The most prolific planet-hunting machine in history has signed off.
NASA’s Kepler space telescope, which has discovered 70 percent of the 3,800 confirmed alien worlds to date, has run out of fuel, agency officials announced last October 30.
Kepler can no longer reorient itself to study cosmic objects or beam its data home to Earth, so the legendary instrument’s in-space work is done after nearly a decade.
And that work has been transformative.
“Kepler has taught us that planets are ubiquitous and incredibly diverse,” Kepler project scientist Jessie Dotson, who’s based at NASA’s Ames Research Center in Moffett Field, California said.
“It’s changed how we look at the night sky.”
The announcement was not unexpected. Kepler has been running low on fuel for months, and mission managers put the spacecraft to sleep several times recently to extend its operational life as much as possible.
But the end couldn’t be forestalled forever; Kepler’s tank finally went dry two weeks ago, mission team members said during a telecon with reporters today.

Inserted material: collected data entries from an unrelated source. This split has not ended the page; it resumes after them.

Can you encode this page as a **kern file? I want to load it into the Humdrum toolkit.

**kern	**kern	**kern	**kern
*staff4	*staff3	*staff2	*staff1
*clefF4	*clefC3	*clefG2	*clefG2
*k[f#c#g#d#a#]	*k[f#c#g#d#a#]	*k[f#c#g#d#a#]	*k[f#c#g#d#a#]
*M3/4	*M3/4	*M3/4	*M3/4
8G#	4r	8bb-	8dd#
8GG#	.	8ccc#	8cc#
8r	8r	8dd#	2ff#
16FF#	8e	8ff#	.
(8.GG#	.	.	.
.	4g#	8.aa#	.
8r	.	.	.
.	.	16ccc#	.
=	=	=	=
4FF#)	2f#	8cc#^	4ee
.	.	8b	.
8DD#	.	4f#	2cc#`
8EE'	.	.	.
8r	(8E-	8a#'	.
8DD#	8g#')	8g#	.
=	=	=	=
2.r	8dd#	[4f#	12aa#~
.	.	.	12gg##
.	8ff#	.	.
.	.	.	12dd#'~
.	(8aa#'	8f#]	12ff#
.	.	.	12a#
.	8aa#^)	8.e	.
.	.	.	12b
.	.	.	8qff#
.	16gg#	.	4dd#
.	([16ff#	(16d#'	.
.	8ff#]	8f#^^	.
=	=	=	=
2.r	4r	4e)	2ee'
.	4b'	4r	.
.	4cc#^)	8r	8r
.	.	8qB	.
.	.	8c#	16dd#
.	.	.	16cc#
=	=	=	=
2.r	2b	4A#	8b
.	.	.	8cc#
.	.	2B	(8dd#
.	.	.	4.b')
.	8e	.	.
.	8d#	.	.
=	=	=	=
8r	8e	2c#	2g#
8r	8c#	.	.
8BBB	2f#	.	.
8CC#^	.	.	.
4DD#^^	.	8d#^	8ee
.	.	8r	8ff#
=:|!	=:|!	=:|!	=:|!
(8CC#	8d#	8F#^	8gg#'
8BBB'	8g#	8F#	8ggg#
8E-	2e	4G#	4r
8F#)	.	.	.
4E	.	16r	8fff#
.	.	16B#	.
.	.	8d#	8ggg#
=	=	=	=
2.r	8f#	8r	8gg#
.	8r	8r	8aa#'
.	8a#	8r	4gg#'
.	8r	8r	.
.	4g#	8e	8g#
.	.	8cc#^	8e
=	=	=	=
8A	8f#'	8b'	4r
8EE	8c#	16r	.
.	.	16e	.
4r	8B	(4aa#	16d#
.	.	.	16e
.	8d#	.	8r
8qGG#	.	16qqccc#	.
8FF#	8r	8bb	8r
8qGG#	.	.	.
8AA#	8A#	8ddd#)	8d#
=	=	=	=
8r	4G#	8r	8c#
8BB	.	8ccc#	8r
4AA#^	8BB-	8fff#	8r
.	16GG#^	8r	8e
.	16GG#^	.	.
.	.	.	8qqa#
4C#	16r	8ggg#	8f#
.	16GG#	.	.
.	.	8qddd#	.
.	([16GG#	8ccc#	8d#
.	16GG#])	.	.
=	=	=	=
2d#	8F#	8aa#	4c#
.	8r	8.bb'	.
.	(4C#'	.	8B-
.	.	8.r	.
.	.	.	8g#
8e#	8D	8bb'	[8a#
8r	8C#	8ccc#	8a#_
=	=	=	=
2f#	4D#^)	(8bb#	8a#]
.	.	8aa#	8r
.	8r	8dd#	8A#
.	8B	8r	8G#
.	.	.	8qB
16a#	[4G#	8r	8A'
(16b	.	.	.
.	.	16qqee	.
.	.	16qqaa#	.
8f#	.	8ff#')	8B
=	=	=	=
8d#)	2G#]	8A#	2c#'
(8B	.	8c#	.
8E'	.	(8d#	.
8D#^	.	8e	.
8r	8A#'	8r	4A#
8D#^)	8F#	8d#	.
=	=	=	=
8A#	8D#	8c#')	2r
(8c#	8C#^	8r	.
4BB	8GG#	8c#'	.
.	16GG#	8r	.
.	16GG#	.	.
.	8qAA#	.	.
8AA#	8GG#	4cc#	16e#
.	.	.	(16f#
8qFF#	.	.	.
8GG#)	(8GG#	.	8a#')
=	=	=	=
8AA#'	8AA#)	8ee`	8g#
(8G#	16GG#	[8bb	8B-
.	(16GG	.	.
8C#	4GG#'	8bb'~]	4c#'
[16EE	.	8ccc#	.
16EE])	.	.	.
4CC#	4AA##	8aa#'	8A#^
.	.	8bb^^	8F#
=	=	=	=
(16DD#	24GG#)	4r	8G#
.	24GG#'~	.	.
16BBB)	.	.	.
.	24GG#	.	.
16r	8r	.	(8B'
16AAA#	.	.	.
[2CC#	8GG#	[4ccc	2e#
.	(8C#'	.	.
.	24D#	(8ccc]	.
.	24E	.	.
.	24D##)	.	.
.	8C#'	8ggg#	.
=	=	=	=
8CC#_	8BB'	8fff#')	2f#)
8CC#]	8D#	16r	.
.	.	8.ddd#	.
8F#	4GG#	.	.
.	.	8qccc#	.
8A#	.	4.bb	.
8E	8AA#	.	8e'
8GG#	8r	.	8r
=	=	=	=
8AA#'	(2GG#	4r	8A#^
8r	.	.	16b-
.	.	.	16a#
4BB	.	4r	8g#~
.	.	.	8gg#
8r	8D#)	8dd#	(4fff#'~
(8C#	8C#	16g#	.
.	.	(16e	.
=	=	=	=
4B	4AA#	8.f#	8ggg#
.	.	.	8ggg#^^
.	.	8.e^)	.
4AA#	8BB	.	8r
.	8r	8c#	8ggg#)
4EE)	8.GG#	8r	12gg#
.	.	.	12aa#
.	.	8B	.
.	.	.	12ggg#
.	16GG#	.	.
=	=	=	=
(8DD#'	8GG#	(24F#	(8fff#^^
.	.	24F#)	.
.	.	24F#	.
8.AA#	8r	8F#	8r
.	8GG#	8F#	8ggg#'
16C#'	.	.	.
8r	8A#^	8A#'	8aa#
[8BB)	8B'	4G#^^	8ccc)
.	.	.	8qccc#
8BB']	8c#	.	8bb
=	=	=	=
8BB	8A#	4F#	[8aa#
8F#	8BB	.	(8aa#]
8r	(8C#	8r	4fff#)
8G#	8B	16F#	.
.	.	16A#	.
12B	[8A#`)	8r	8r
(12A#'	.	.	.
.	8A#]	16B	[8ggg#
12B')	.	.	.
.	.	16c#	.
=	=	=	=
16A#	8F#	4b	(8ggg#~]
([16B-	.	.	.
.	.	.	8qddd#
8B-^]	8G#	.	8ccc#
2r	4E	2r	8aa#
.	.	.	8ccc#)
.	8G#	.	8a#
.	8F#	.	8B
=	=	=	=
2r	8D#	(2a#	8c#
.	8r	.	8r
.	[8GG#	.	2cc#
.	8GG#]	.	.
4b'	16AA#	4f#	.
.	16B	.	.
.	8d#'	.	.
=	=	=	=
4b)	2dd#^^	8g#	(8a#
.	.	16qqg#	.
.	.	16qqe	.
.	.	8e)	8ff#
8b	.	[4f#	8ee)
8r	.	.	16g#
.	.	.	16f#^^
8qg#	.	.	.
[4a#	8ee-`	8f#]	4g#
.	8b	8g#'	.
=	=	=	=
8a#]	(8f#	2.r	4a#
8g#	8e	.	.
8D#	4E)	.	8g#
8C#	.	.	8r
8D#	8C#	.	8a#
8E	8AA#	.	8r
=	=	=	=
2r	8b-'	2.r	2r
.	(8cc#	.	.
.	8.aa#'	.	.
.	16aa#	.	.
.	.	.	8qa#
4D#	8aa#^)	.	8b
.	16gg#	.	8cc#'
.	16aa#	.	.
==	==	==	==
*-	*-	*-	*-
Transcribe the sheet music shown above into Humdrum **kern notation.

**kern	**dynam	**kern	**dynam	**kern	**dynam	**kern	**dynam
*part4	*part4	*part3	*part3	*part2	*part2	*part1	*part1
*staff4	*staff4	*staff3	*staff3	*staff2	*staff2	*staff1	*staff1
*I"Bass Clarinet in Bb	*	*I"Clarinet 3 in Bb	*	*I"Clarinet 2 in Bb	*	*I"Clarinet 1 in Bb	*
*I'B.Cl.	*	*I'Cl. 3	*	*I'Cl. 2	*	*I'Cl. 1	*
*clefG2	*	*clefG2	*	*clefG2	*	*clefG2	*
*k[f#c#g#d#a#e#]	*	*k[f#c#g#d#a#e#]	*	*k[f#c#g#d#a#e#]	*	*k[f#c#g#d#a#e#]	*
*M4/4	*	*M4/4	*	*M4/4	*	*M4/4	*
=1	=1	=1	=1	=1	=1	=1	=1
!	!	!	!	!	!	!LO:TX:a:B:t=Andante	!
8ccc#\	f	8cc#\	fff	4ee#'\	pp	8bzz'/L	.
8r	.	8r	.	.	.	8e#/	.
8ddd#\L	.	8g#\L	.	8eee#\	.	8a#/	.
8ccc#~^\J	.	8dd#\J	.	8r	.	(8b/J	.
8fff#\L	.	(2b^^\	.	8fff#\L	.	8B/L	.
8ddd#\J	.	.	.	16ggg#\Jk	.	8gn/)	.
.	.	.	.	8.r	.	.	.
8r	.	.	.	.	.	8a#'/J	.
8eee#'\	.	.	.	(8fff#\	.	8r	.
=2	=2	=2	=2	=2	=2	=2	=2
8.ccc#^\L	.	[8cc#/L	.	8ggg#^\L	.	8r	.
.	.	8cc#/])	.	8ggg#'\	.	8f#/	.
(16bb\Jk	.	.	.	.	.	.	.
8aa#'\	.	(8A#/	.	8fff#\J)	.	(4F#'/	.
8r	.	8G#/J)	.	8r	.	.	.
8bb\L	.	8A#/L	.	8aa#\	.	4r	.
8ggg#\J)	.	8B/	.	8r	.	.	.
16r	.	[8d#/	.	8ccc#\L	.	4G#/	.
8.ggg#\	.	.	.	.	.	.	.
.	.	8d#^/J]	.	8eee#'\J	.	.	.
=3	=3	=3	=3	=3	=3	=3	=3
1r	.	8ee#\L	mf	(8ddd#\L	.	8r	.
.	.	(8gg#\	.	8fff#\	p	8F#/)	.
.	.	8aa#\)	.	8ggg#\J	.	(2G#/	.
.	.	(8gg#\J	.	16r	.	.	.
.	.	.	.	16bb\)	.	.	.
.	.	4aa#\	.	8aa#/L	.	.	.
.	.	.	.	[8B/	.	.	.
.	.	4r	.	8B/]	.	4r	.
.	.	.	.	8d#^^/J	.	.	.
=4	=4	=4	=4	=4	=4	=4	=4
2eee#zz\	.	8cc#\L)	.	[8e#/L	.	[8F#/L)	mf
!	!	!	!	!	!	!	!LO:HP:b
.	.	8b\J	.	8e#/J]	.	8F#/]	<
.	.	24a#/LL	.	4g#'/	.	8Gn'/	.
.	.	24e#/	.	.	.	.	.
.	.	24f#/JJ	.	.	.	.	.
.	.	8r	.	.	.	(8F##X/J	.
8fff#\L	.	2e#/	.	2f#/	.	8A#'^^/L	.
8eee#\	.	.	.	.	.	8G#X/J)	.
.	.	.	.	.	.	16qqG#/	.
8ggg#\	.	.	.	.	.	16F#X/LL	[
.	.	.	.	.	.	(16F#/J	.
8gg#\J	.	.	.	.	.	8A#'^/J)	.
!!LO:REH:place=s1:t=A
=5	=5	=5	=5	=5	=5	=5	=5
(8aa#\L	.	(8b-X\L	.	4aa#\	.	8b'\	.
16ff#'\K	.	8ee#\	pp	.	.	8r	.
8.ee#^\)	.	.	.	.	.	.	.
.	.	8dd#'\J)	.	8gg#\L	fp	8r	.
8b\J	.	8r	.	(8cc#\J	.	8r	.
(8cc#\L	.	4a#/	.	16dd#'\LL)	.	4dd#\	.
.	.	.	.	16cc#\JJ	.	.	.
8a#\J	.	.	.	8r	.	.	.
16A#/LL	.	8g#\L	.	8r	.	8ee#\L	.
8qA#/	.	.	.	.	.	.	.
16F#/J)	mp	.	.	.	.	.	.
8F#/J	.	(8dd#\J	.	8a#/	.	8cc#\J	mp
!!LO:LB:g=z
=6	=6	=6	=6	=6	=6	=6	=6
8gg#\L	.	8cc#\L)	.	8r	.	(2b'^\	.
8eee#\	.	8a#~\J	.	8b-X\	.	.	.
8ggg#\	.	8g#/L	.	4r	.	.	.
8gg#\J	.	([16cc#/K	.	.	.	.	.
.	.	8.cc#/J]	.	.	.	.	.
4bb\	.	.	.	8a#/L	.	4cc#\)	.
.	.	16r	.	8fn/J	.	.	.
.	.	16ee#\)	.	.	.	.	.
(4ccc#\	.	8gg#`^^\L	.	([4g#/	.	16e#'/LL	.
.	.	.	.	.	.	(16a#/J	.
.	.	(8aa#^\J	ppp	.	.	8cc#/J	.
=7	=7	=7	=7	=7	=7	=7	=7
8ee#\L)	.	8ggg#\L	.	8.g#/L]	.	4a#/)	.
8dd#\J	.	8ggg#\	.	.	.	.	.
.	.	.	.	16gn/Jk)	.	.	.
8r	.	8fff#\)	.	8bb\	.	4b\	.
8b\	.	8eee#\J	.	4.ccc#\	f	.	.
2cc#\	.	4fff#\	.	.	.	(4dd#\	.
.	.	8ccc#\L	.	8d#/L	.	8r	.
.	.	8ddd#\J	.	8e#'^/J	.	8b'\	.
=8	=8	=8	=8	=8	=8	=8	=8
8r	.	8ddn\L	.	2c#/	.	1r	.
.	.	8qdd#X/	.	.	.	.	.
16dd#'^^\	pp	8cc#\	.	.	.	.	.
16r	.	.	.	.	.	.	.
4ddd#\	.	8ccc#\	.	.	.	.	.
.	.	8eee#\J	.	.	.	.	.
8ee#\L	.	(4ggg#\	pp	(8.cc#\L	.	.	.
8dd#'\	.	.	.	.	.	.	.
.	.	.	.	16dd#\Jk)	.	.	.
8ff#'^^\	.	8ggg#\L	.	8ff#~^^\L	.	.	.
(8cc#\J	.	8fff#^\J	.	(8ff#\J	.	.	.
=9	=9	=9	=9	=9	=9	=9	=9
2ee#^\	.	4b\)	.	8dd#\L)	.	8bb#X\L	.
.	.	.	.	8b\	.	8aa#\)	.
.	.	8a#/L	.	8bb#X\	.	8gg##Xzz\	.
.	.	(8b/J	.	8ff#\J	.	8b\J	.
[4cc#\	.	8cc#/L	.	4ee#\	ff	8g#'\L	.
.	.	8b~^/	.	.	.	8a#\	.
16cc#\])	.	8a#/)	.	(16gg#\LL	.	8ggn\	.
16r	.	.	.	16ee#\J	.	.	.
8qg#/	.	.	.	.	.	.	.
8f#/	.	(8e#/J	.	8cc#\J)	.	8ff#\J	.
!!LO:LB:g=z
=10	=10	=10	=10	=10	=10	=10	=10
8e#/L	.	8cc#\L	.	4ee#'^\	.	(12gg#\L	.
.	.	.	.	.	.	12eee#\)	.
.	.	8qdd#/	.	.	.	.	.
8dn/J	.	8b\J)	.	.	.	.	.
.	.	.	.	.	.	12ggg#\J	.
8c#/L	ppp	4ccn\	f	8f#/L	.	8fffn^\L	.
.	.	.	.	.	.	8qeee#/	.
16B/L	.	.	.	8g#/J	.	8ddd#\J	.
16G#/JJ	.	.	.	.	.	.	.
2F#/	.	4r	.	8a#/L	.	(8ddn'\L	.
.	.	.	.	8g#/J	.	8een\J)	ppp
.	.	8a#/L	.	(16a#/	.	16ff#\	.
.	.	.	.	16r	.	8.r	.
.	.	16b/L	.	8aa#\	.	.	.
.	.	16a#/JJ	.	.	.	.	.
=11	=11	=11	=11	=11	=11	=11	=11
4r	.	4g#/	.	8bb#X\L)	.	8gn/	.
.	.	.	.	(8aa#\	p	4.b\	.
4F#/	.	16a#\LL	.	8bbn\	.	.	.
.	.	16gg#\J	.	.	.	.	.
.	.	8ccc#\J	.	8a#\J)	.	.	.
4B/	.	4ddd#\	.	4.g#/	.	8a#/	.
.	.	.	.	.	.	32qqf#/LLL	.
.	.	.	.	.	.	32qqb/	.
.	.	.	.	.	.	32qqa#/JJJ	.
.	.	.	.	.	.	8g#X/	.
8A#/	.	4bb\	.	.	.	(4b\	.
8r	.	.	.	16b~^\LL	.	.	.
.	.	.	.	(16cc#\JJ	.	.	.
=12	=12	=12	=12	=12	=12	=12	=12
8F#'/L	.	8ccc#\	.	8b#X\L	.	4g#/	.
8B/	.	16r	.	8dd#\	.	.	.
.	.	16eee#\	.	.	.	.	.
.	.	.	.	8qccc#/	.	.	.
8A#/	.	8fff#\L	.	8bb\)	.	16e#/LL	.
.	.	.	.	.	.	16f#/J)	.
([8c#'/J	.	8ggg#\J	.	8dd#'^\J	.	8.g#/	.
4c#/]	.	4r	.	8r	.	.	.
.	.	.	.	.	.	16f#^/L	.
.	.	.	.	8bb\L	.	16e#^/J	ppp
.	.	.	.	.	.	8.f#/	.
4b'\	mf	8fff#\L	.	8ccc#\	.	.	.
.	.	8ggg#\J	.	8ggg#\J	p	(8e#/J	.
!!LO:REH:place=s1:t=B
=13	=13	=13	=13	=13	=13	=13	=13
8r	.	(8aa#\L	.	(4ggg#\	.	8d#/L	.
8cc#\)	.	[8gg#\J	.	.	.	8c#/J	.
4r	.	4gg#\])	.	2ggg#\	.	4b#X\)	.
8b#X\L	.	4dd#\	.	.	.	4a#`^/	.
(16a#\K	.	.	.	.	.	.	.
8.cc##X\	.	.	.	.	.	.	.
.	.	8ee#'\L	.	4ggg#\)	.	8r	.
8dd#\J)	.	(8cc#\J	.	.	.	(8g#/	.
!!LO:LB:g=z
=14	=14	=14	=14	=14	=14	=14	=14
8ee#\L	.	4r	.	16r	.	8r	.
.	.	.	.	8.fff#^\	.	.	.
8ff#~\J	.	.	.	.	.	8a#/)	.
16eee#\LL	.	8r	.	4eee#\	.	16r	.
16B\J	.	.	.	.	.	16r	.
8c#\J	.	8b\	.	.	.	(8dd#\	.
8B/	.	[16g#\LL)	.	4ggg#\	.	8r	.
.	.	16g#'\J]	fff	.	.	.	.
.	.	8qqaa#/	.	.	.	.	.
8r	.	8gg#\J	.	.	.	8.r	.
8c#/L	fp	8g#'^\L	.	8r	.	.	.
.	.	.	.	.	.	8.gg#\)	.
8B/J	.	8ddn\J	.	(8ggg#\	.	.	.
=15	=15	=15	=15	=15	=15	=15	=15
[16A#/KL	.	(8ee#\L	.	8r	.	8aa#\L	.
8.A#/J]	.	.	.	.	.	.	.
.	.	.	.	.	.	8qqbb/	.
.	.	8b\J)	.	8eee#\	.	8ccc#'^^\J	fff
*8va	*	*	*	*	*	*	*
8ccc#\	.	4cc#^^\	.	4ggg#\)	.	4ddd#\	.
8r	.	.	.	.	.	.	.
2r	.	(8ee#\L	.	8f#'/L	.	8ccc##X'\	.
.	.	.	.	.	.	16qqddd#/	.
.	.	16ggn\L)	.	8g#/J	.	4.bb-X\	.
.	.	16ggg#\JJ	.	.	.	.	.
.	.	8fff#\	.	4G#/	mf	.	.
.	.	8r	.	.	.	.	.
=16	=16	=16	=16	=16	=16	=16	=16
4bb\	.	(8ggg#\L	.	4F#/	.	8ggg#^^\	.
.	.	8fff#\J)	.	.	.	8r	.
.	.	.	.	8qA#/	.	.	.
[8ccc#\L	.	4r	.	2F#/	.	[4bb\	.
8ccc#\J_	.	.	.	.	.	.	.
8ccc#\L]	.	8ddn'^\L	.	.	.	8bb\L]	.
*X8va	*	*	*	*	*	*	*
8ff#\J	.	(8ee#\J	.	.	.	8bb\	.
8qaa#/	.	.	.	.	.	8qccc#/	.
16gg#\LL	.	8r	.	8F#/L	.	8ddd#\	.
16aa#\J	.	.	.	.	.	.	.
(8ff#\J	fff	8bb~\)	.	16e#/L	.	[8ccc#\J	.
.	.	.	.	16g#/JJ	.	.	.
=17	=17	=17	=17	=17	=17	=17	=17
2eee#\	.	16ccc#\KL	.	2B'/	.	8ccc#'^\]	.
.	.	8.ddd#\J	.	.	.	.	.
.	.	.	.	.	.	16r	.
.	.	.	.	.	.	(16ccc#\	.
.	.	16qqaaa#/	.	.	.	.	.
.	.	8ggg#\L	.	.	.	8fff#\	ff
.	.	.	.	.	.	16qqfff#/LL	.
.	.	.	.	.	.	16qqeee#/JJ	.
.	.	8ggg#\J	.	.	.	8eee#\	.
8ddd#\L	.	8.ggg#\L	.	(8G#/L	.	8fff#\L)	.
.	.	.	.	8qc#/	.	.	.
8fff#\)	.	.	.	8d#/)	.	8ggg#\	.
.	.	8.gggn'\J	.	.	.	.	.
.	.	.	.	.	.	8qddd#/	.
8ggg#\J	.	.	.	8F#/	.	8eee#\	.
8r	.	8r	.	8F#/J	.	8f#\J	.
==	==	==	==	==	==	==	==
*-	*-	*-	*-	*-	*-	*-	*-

“This marks the end of spacecraft operations for Kepler, and the end of the collection of science data,” Paul Hertz, head of NASA’s Astrophysics Division, said during the telecon.
Not done yet
Even though Kepler has closed its eyes, discoveries from the mission should keep rolling in for years to come.
About 2,900 “candidate” exoplanets detected by the spacecraft still need to be vetted, and most of those should end up being the real deal, Kepler team members have said.
A lot of other data still needs to be analyzed as well, Dotson stressed.
And Kepler will continue to live on in the exoplanet revolution it helped spark.
For example, in April, NASA launched a new spacecraft called the Transiting Exoplanet Survey Satellite (TESS), which is hunting for alien worlds circling stars that lie relatively close to the sun (using the transit method, just like Kepler).
Kepler’s death “is not the end of an era,” Kepler system engineer Charlie Sobeck, also of NASA Ames said. “It’s an occasion to mark, but it’s not an end.”